ASSIGNMENT FIVE: PHOTOGRAPHY IS SIMPLE
NIKI SOUTH Student no: 514516
Subject: This was initially easy to choose: The local Boat Club in Pembrokeshire. It is the social and active hub of my life there, as it is for most locals, and I thought it would give me plenty of scope.
I brainstormed what it meant to me: socialising, drinking, sheltering, sailing, rowing, kayaking, racing, musical gigs, just as a start. I believed it would be relatively simple to capture unique views with new information with this wide choice of aspects. I decided that I would capture events occurring outside of the clubhouse, as the boat club is the facilitator for all of these events and the interior is incidental. I had to consider that as I don’t spend all of my time in the area I would have to shoot over different visits and hope that within my time limit I would be able to capture the variety of events, weather and contexts that I wanted.
Original planning mind map:
I decided that I would present the assignment as a “slow reveal” with early images being abstract, partial and leading into more revealing contextual shots. I began shooting to my plan and then left Pembrokeshire for Hampshire and shelved the project for a couple of weeks.
Change of subject: Then out of the blue another opportunity presented itself, I was invited for a day’s sailing. I almost didn’t take my camera as I had sailed on this boat the previous year, and found photographic opportunities limited, but luckily I just couldn’t leave my camera behind.
I spent about 6 hours on the boat and initially just shot for interest; it was only during the 2nd half of the day it occurred to me that I could use the boat as the subject for my assignment. I found surprisingly that I was shooting lots of images; this was telling in itself for me as it highlighted how much more confident as a photographer I had become over the past year.

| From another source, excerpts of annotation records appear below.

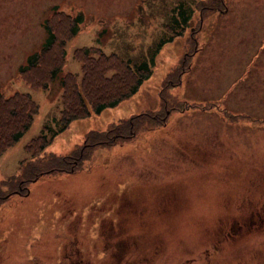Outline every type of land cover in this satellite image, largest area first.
Here are the masks:
<instances>
[{
	"label": "rangeland",
	"instance_id": "1",
	"mask_svg": "<svg viewBox=\"0 0 264 264\" xmlns=\"http://www.w3.org/2000/svg\"><path fill=\"white\" fill-rule=\"evenodd\" d=\"M219 1L199 12L195 0H0V96L27 95L36 107L0 153V193L13 174L56 166L51 154L84 157L0 199V264H264V0ZM179 2L190 18L137 90L38 148L58 128L60 78L80 77V50L146 59ZM75 13L60 71L29 86L17 70L43 23ZM163 101L175 110L159 123L142 129L151 119L141 116L129 138L88 150V133L139 112L161 116Z\"/></svg>",
	"mask_w": 264,
	"mask_h": 264
},
{
	"label": "trees",
	"instance_id": "2",
	"mask_svg": "<svg viewBox=\"0 0 264 264\" xmlns=\"http://www.w3.org/2000/svg\"><path fill=\"white\" fill-rule=\"evenodd\" d=\"M202 1L195 0V8L199 12L208 8L207 5H202ZM205 1L212 3L217 1L220 4L219 0ZM187 6L183 2L175 4V7L172 8L173 12H170L168 15L167 26L169 34L165 37H160L152 45V50L146 59L131 60L129 58H121L113 53L104 54L99 50L96 51L95 49L91 50L83 47L80 50V58L77 60L80 70L78 81L72 75L60 78L62 92L60 96L61 109L57 123L58 128L48 134L49 136L46 135L44 137V135H39L37 137V142H39L38 148L42 149L51 139V135L63 130L72 120L85 118L89 114H97L105 108L115 106L133 94L141 82L150 75L153 56L161 45L171 41L173 37L181 35L191 14V9ZM81 21L82 15L75 13L72 16L55 17L50 22L45 21L43 23L44 37L38 49L29 53L25 57L23 64L18 66L17 71L19 76L25 83L29 86L38 83L40 88H45L46 80H53L56 77L63 64L65 55L64 44L66 40L70 39L78 31V24ZM162 103V109L166 112H162L161 116L139 112L129 116L127 119L112 123L104 130L88 133L85 135L88 141V150L98 145H113L116 139L124 140L129 138L131 136L130 129L132 130V126L138 123V118L141 116L151 119V122H146L147 124L142 123V129H148L144 126L159 123V117L163 116L162 118H165L167 112L175 110V106L170 105L172 103L168 105L165 101ZM190 105H194L200 109L206 108L197 104ZM35 111L36 107L31 103L27 95L20 96V94L15 93V95L9 97L0 96V153L4 147L15 142L29 127ZM84 146L86 145L82 144L79 147L81 148V152ZM70 157H74L76 161L73 163L69 160ZM49 158L54 163H57V165L50 166L45 170L32 171L30 175H26L25 173L23 175L13 174L7 180L1 181V186L3 184L5 186L12 184L13 188L8 189L7 193L1 192L0 199L5 198V196L11 193L26 194V187L22 183H27L42 173L73 171L84 157L78 155V150H76V152L73 151L68 155L56 156L51 154ZM33 162L38 163V158L33 159ZM31 167L33 166L30 164L28 170H31ZM18 176L21 179L19 178L15 181V178Z\"/></svg>",
	"mask_w": 264,
	"mask_h": 264
},
{
	"label": "flooded vegetation",
	"instance_id": "3",
	"mask_svg": "<svg viewBox=\"0 0 264 264\" xmlns=\"http://www.w3.org/2000/svg\"><path fill=\"white\" fill-rule=\"evenodd\" d=\"M184 56H185V54H184ZM257 217H258V222L260 223L261 221H260V217H259V215H257ZM261 224V223H260ZM262 225V224H261ZM241 226H243V224H239L238 225V227H241ZM260 226V225H259ZM263 227H264V225H262Z\"/></svg>",
	"mask_w": 264,
	"mask_h": 264
}]
</instances>
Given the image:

I reviewed what I’d shot, recalled my planning for my previous subject (luckily this was fresh in my mind) and assessed what else I would need to capture during the day to meet my brief. I actually enjoyed the pressure that this put me under. Shooting conditions weren’t easy as there was constant movement from the boat and the wind, it was a sunny day and I had to work with the direction of the sun as it presented on the boat according to the boat’s shifting position. Had I not planned the assignment already I would not have been able to work with this window of opportunity and shoot for the assignment brief.
Original shooting mind map:
Shooting: At the forefront of my mind was the need for shots with new information, a variety of viewpoints, and my original desire to present the series of images as a “slow reveal” and to “look” for a difference. As I had to capture all on this day, there would be no further opportunities, I had to be sure to secure a variety of moments and viewpoints.
My first concern during my on the spot translation of my original subject planning into a new subject, was how to capture a complete shot of the boat for the end of the series, whilst I was on the boat all day; it would not be possible to shoot the boat sailing from a distance. I resolved to get the most complete view of the boat that I could by climbing out onto the bowsprit (a net suspended at the stern/front of the boat); even once there it was tricky due to the instability and movement of the net supporting me and the boat. Later I observed a passenger drinking from a promotional mug of the boat so zoomed in and took a shot of this to show another more complete view of the boat. I also recalled before leaving shore the boat’s porta cabin emblazoned with a complete image of the vessel. I shot this at the end of the day. Other than these shots the other images I wanted, I either had or found them by “looking” during the afternoon.
Technically it was a challenging shoot, due to reasons already mentioned; constant movement, the often unhelpful position of the sun, bright daylight and staying mobile myself and out of the crew’s way. However I enjoyed the challenge. I generally shot with aperture priority so I could control the depth of field but work quickly, as I knew due to the light conditions I would get a fast shutter speed, which I needed to counteract movement.
Editing: I revisited the brief and set out in a mind map things that I should consider when choosing the 10 images.
Mind map editing:
Initially I chose 10 images and ordered them and set out information in a grid (see below) to record what information or specifically new information each image contained. This helped me to evaluate which were strong candidates. The next stage took me several days as I left the images laid out and returned to them repeatedly. I was keen to include my end on view of the tiller but eliminated this as I thought it was too obscure and didn’t contain enough information. I eliminated the flag with the sea on the horizon as you could see the boat at sea in the image “Enjoying“. I added the “Reefing” image for both its additional information and to add further human presence to the series, and then the “Promoting” image to give the completest view of the vessel.
I spent some time rearranging the order of the series from the original in the editing mind map to the final order. I knew I should present the most ambiguous images first (Dangling, Tying, Climbing) before giving the subject away by showing the sails and then views of the boat, ending with the most complete view of the boat. I then broke up the close up images containing factual information (“Owning, “Beginnings“) with the “Reefing” image.